Bea nodded and asked Gertrude to list the items usually inserted into the appliance for dividing.
“Joints of meat mostly,” she said. “Onions, bacon, coconuts.”
All very modest, Bea thought. “What is the largest thing?”
The other woman’s eyes widened in surprise but she other showed no reaction as she said pineapples. “Anything bigger and you have to use a cleaver,” she said, nodding to the collection of five heavy, broad blades that hung from the wall. “The le peu guillotine made a very precise cut, much neater and cleaner than a food chopper.”
She continued to detail the benefits of the apparatus—it was, for example, particularly suited for cutting thin slices of ham—as Bea’s gaze lingered on the assortment of cleavers. There was something slightly off in their arrangement, she thought, observing how much larger the first one was than the second. Its blade was almost twice as wide as the one next to it, while the four others decreased gradually in size. It was almost as if one was missing.…
Intrigued by the prospect, she walked over to where the kitchen tools dangled from neatly aligned nails and asked where the medium-large cleaver was.
Startled, Gertrude suddenly stopped speaking and shifted her eyes to the wall. At once, she saw it, the same height disparity that Bea had observed, and her eyes narrowed in confusion. Her tone baffled, she admitted she had no idea where it had gone. “It must have been mislaid when we were cleaning up after dinner last night. Things are always chaotic after a dinner party, with so much bustling activity, and that can sometimes happen.”
Thoughtfully, Bea examined the room and reconsidered her assumptions about its orderliness. “Is this how the kitchen looked last night?”r />
“Oh, no, your grace, it was a frightful mess,” Gertrude said as the scullery maid nodded in agreement. “We always try to keep the worktables clean but once the guests start to arrive and the food is placed on serving platters, everything becomes a muddled jumble. And there was flour everywhere last night because Thomas—that’s the kitchen boy—didn’t realize there was a hole in the sack and trailed it everywhere.”
“I meant after the party,” Bea clarified. “Is this how the room looked when you went to bed?”
“Why, good gracious me, yes, of course,” Gertrude said fervently. “Go to sleep with flour all over the floor? And with dirty mixing bowls and egg shells scattered all over the counter? We would be run out of house and home by mice within the week. No matter how long it takes or how late the hour grows, we always restore the kitchen to order before we go to sleep, especially after a party, for that is when things are the messiest. If I myself were not so diligent about cleanliness, Mrs. Blewitt, the housekeeper, would insist on it.”
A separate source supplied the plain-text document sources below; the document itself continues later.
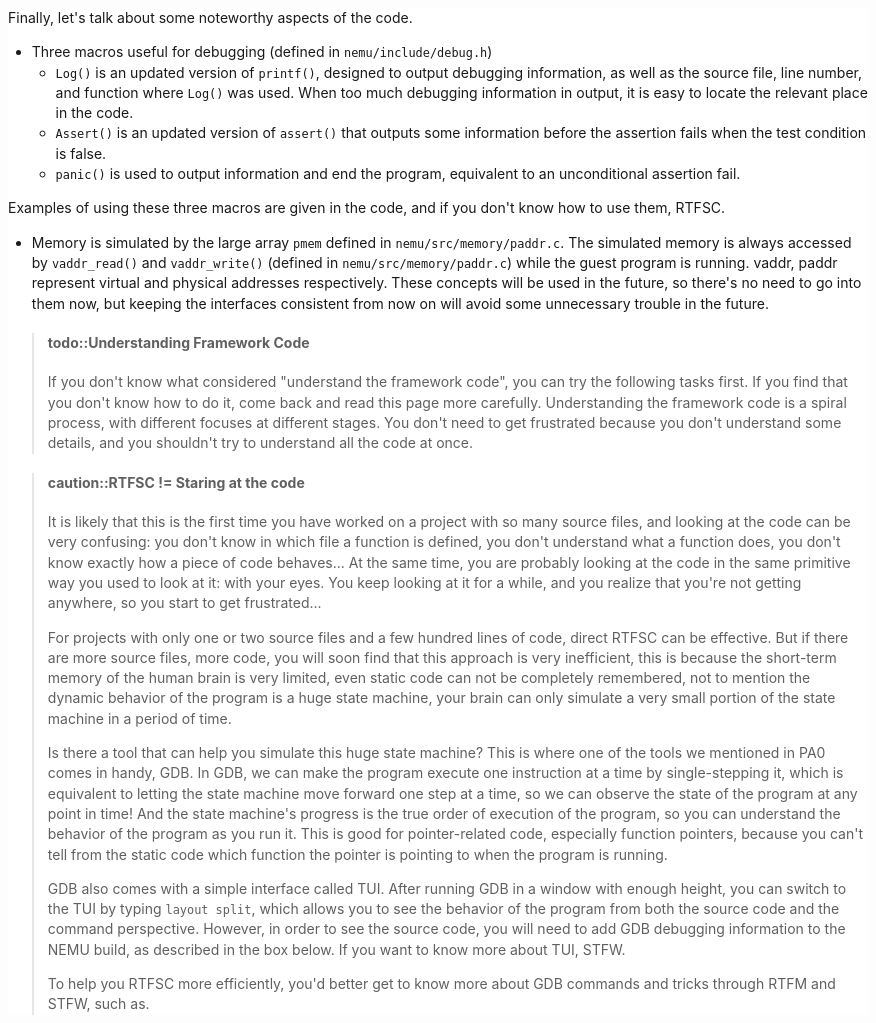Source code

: 
Finally, let's talk about some noteworthy aspects of the code.


*   Three macros useful for debugging (defined in `nemu/include/debug.h`)
    * `Log()` is an updated version of `printf()`, designed to output debugging information, as well as the source file, line number, and function where `Log()` was used. When too much debugging information in output, it is easy to locate the relevant place in the code.
    * `Assert()` is an updated version of `assert()` that outputs some information before the assertion fails when the test condition is false.
    * `panic()` is used to output information and end the program, equivalent to an unconditional assertion fail.


Examples of using these three macros are given in the code, and if you don't know how to use them, RTFSC.


* Memory is simulated by the large array `pmem` defined in `nemu/src/memory/paddr.c`. The simulated memory is always accessed by `vaddr_read()` and `vaddr_write()` (defined in `nemu/src/memory/paddr.c`) while the guest program is running. vaddr, paddr represent virtual and physical addresses respectively. These concepts will be used in the future, so there's no need to go into them now, but keeping the interfaces consistent from now on will avoid some unnecessary trouble in the future.


> #### todo::Understanding Framework Code
> 
> If you don't know what considered "understand the framework code", you can try the following tasks first. If you find that you don't know how to do it, come back and read this page more carefully. Understanding the framework code is a spiral process, with different focuses at different stages. You don't need to get frustrated because you don't understand some details, and you shouldn't try to understand all the code at once.


> #### caution::RTFSC != Staring at the code
> 
> It is likely that this is the first time you have worked on a project with so many source files, and looking at the code can be very confusing: you don't know in which file a function is defined, you don't understand what a function does, you don't know exactly how a piece of code behaves... At the same time, you are probably looking at the code in the same primitive way you used to look at it: with your eyes. You keep looking at it for a while, and you realize that you're not getting anywhere, so you start to get frustrated...
> 
> For projects with only one or two source files and a few hundred lines of code, direct RTFSC can be effective. But if there are more source files, more code, you will soon find that this approach is very inefficient, this is because the short-term memory of the human brain is very limited, even static code can not be completely remembered, not to mention the dynamic behavior of the program is a huge state machine, your brain can only simulate a very small portion of the state machine in a period of time.
> 
> Is there a tool that can help you simulate this huge state machine? This is where one of the tools we mentioned in PA0 comes in handy, GDB. In GDB, we can make the program execute one instruction at a time by single-stepping it, which is equivalent to letting the state machine move forward one step at a time, so we can observe the state of the program at any point in time! And the state machine's progress is the true order of execution of the program, so you can understand the behavior of the program as you run it. This is good for pointer-related code, especially function pointers, because you can't tell from the static code which function the pointer is pointing to when the program is running.
> 
> GDB also comes with a simple interface called TUI. After running GDB in a window with enough height, you can switch to the TUI by typing `layout split`, which allows you to see the behavior of the program from both the source code and the command perspective. However, in order to see the source code, you will need to add GDB debugging information to the NEMU build, as described in the box below. If you want to know more about TUI, STFW.
> 
> To help you RTFSC more efficiently, you'd better get to know more about GDB commands and tricks through RTFM and STFW, such as.
>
“How late did the hour grow?” Bea asked.
“Around one for me,” she said, “a little later for Esther. That is typical for a dinner party of that size because the last course is served around ten and the guests usually leave about an hour later. When I went up to bed Monsieur Alphonse was still in the garden smoking a cheroot. It was his habit to take the air after a long day of cooking.”
Bea nodded and looked at the butler. “And what time did you go to sleep?”
“After the last guest left, I oversaw the cleanup of the dining room,” he said, “and consulted with Mrs. Blewitt, who was in the pantry checking her stocks, to see if she required my help with anything. That was around midnight. She assured me everything was in order, so I checked that the house was secured, confirmed the cellar door was firmly locked and retired to my room. It was perhaps twelve-thirty by then, maybe twelve forty-five? I know I was in my bed by one o’clock. I, too, saw Monsieur Alphonse in the garden smoking a cheroot.”